UBC fisheries economist Rashid Sumaila considers global fisheries are not living up to their economic potential. (Photo: Martin Dee, UBC)
Study shows how to increase worth of global fisheries
Friday, July 20, 2012, 22:30 (GMT + 9)
Rebuilding global fisheries would make them five times more valuable while improving ecology, according to a new University of British Columbia (UBC) study, published this week in the online journal PLoS ONE.
By reducing the size of the global fishing fleet, eliminating harmful government subsidies and putting in place effective management systems, global fisheries would be worth USD 54 billion each year, rather than losing USD 13 billion per year.
"Global fisheries are not living up to their economic potential in part because governments keep them afloat by subsidizing unprofitable large scale fishing fleets with taxpayer money," says study lead author Rashid Sumaila, a fisheries economist and director of the UBC Fisheries Centre. "This is like sinking money into a series of small, cosmetic fixes in an old home rather than investing in a complete, well thought-out renovation that boosts the home's value."
|Summary of resource rent (adjusted for subsidies) from current fisheries.We see that several countries are in red once the full cost of fishing, including harmful subsidies are taken into account. (Image: UBC)

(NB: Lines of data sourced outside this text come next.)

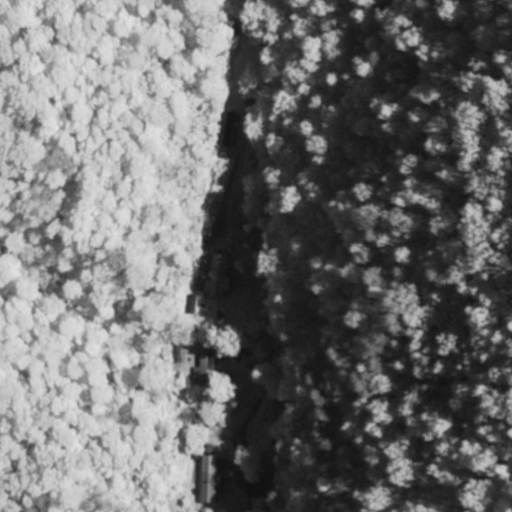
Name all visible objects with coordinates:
building: (249, 98)
building: (224, 129)
building: (210, 226)
building: (221, 276)
building: (204, 366)
road: (278, 370)
building: (211, 487)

Despite the USD 130 billion - USD 292 billion-price tag for transitioning global fisheries, the study's authors estimate that in just 12 years, the returns would begin to outweigh the costs and the total gains over 50 years would return the investment three- to seven-fold.

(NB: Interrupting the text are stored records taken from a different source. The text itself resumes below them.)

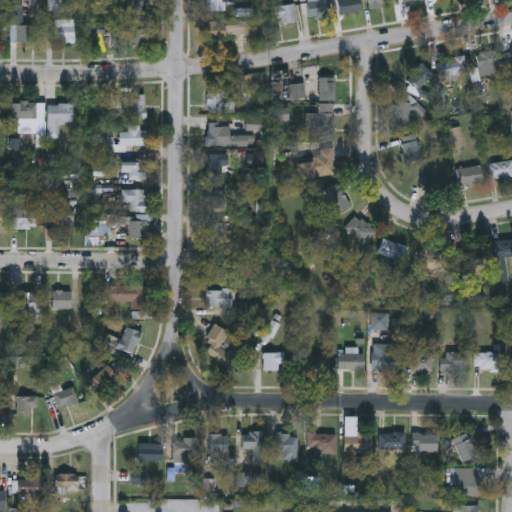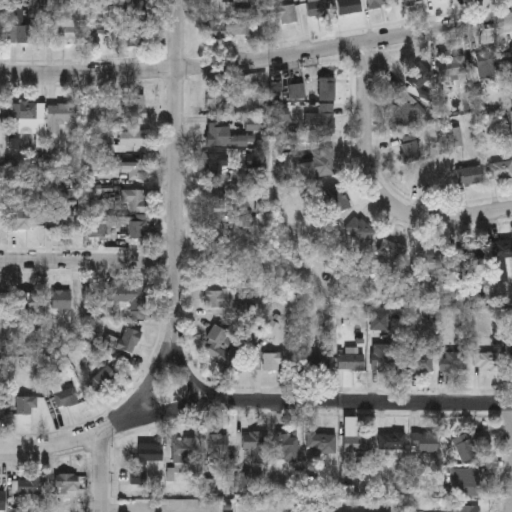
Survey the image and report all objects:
building: (413, 2)
building: (376, 3)
building: (413, 3)
building: (377, 4)
building: (217, 5)
building: (218, 6)
building: (349, 6)
building: (349, 7)
building: (318, 8)
building: (137, 10)
building: (318, 10)
building: (138, 13)
building: (286, 14)
building: (287, 16)
building: (229, 28)
building: (64, 30)
building: (229, 30)
building: (64, 33)
building: (28, 34)
building: (134, 36)
building: (29, 37)
building: (135, 39)
building: (511, 51)
building: (511, 51)
road: (257, 61)
building: (489, 61)
building: (489, 64)
building: (453, 67)
building: (454, 69)
building: (419, 77)
building: (419, 79)
building: (327, 88)
building: (327, 91)
building: (218, 100)
building: (219, 102)
building: (137, 105)
building: (1, 108)
building: (138, 108)
building: (1, 111)
building: (29, 114)
building: (401, 114)
building: (402, 116)
building: (30, 117)
building: (57, 117)
building: (321, 118)
building: (58, 120)
building: (322, 120)
building: (133, 135)
building: (223, 136)
building: (134, 139)
building: (224, 139)
building: (410, 148)
building: (410, 150)
building: (320, 164)
building: (216, 165)
road: (177, 166)
building: (320, 166)
building: (133, 167)
building: (216, 168)
building: (499, 169)
building: (134, 170)
building: (499, 172)
building: (469, 176)
building: (469, 178)
road: (378, 186)
building: (134, 198)
building: (215, 199)
building: (337, 200)
building: (135, 201)
building: (216, 201)
building: (338, 203)
building: (23, 218)
building: (63, 219)
building: (24, 221)
building: (64, 222)
building: (134, 228)
building: (359, 229)
building: (135, 231)
building: (360, 231)
building: (100, 232)
building: (215, 232)
building: (215, 234)
building: (101, 235)
building: (502, 249)
building: (393, 250)
building: (502, 251)
building: (393, 252)
building: (470, 256)
building: (471, 259)
building: (432, 262)
road: (89, 263)
building: (432, 264)
building: (123, 294)
building: (124, 297)
building: (219, 298)
building: (60, 299)
building: (29, 300)
building: (219, 300)
building: (61, 301)
building: (30, 303)
building: (271, 331)
building: (271, 333)
building: (128, 339)
building: (129, 342)
building: (222, 346)
building: (222, 349)
building: (511, 350)
building: (511, 352)
building: (385, 357)
building: (386, 359)
building: (351, 360)
building: (274, 361)
building: (419, 361)
building: (454, 361)
building: (487, 361)
building: (317, 362)
building: (274, 363)
building: (351, 363)
building: (454, 363)
building: (488, 363)
building: (317, 364)
building: (420, 364)
road: (153, 374)
building: (108, 377)
road: (195, 378)
building: (109, 380)
building: (65, 396)
building: (66, 399)
road: (320, 401)
building: (26, 404)
building: (27, 407)
road: (115, 423)
building: (392, 440)
building: (427, 441)
building: (321, 442)
building: (392, 442)
building: (254, 443)
building: (358, 443)
road: (51, 444)
building: (322, 444)
building: (428, 444)
building: (358, 445)
building: (255, 446)
building: (286, 446)
building: (465, 446)
building: (219, 447)
building: (183, 448)
building: (287, 448)
building: (465, 448)
building: (219, 449)
building: (183, 451)
building: (150, 452)
building: (150, 454)
road: (508, 456)
road: (102, 471)
building: (138, 476)
building: (138, 478)
building: (466, 481)
building: (66, 482)
building: (30, 484)
building: (466, 484)
building: (67, 485)
building: (31, 486)
building: (2, 498)
building: (2, 501)
building: (466, 508)
building: (466, 509)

"We should be getting more from our fisheries, rather than less," says Sumaila. "If the environmental and sustainability reasons alone can't convince global governments to take action, the financial incentives should."
"This study shows that politicians can no longer use the excuse that rebuilding fisheries is too expensive," says Daniel Pauly, principal investigator of UBC's Sea Around Us Project and a study co-author. "Not only is rebuilding better for the economy, it's better for ecology."
In addition to eliminating harmful subsidies, new policies would need to address poor regulation, particularly on the high seas, and illegal fishing.